Oligonucleotide-based therapies, such as antisense oligonucleotides (ASOs), small interfering RNAs (siRNAs), represent a class of therapeutic agents that specifically target gene transcription or translation mechanisms through sequence specificity. These pharmaceuticals exhibit significant promise in the treatment of genetic disorders, including spinal muscular atrophy, as well as malignancies, viral infections, and metabolic diseases. Nonetheless, unintended toxicity continues to pose a considerable challenge and remain a critical safety concern in the development of oligonucleotide therapeutics (ONTs). Off-target toxicity may be caused by hybridization to sequences that are similar but not identical to the target, hybridization-independent sequence related, or sequence- and hybridization-independent effects.
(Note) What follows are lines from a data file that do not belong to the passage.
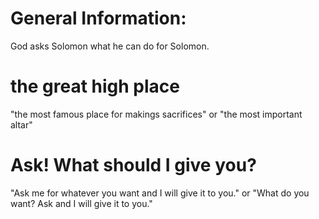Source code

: # General Information:

God asks Solomon what he can do for Solomon.

# the great high place

"the most famous place for makings sacrifices" or "the most important altar"

# Ask! What should I give you?

"Ask me for whatever you want and I will give it to you." or "What do you want? Ask and I will give it to you."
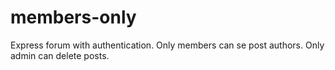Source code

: # members-only
Express forum with authentication. Only members can se post authors. Only admin can delete posts.
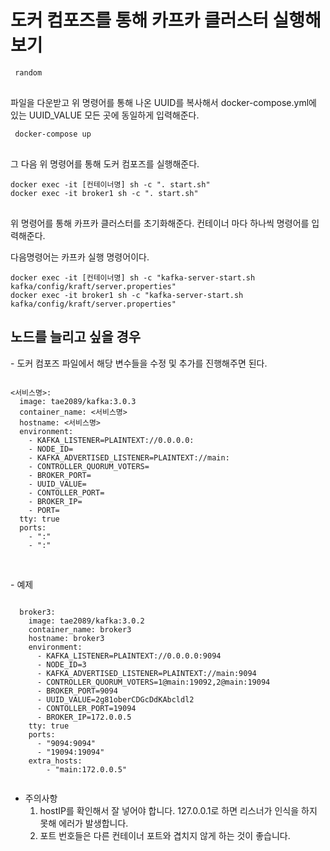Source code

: <h1>도커 컴포즈를 통해 카프카 클러스터 실행해보기</h1>
<pre>
<code> random
</code>
</pre>
파일을 다운받고 위 명령어를 통해 나온 UUID를 복사해서 docker-compose.yml에 있는 UUID_VALUE 모든 곳에 동일하게 입력해준다.

<pre>
<code> docker-compose up
</code>
</pre>

그 다음 위 명령어를 통해 도커 컴포즈를 실행해준다.

<pre>
<code>docker exec -it [컨테이너명] sh -c ". start.sh"
docker exec -it broker1 sh -c ". start.sh" 
</code>
</pre>

위 명령어를 통해 카프카 클러스터를 초기화해준다. 컨테이너 마다 하나씩 명령어를 입력해준다.

다음명령어는 카프카 실행 명령어이다.

<pre><code>docker exec -it [컨테이너명] sh -c "kafka-server-start.sh kafka/config/kraft/server.properties"
docker exec -it broker1 sh -c "kafka-server-start.sh kafka/config/kraft/server.properties" </code></pre>

<h2>노드를 늘리고 싶을 경우</h2>
- 도커 컴포즈 파일에서 해당 변수들을 수정 및 추가를 진행해주면 된다.
<pre><code>
<서비스명>:
  image: tae2089/kafka:3.0.3
  container_name: <서비스명>
  hostname: <서비스명>
  environment:
    - KAFKA_LISTENER=PLAINTEXT://0.0.0.0:<KAFKA_PORT INSERT>
    - NODE_ID=<KAFKA_UNIQUE_ID INSERT >
    - KAFKA_ADVERTISED_LISTENER=PLAINTEXT://main:<KAFKA_PORT INSERT>
    - CONTROLLER_QUORUM_VOTERS=<NODE_ID@main:CONTROLLER_PORT INSERT>
    - BROKER_PORT=<KAFKA_PORT INSERT>
    - UUID_VALUE=<RANDOM_UUID>
    - CONTOLLER_PORT=<CONTROLLER_PORT INSERT>
    - BROKER_IP=<HOST_PRIVATE_IP4 INSERT>
    - PORT=<KAFKA_PORT INSERT>
  tty: true
  ports:
    - "<KAFKA_PORT>:<KAFKA_PORT>"
    - "<CONTROLLER_PORT>:<CONTROLLER_PORT>"
 </code></pre>
<br>
- 예제
<pre><code>
  broker3:
    image: tae2089/kafka:3.0.2
    container_name: broker3
    hostname: broker3
    environment:
      - KAFKA_LISTENER=PLAINTEXT://0.0.0.0:9094
      - NODE_ID=3
      - KAFKA_ADVERTISED_LISTENER=PLAINTEXT://main:9094
      - CONTROLLER_QUORUM_VOTERS=1@main:19092,2@main:19094
      - BROKER_PORT=9094
      - UUID_VALUE=2g81oberCDGcDdKAbcldl2
      - CONTOLLER_PORT=19094
      - BROKER_IP=172.0.0.5
    tty: true
    ports:
      - "9094:9094"
      - "19094:19094"
    extra_hosts:
        - "main:172.0.0.5"
 </code></pre>

- 주의사항
  1.  hostIP를 확인해서 잘 넣어야 합니다. 127.0.0.1로 하면 리스너가 인식을 하지 못해 에러가 발생합니다.
  2.  포트 번호들은 다른 컨테이너 포트와 겹치지 않게 하는 것이 좋습니다.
The effects may result in diminished transcript levels, decreased translation rates, or anomalous splicing, employing same molecular pathways and protein machinery as the desired on-target effects. Currently, there exists no established methodology for the systematic identification and evaluation of off-target toxicity, which may hinder the optimization of safety approaches. This review delineates significant nonclinical toxicities and clinical adverse effects by summarizing and analyzing approved oligonucleotides with their off-target assays, encompassing the limitations of nonclinical off-target effects and the potential off-target mechanisms. Plus, it discusses and emphasizes the factors that lead to the off target of ONTs, systematically offers approaches and workflows of preclinical assessments to enhance the transfer value of oligonucleotide therapies from nonclinical to clinical trials by managing unavoidable off-target effects.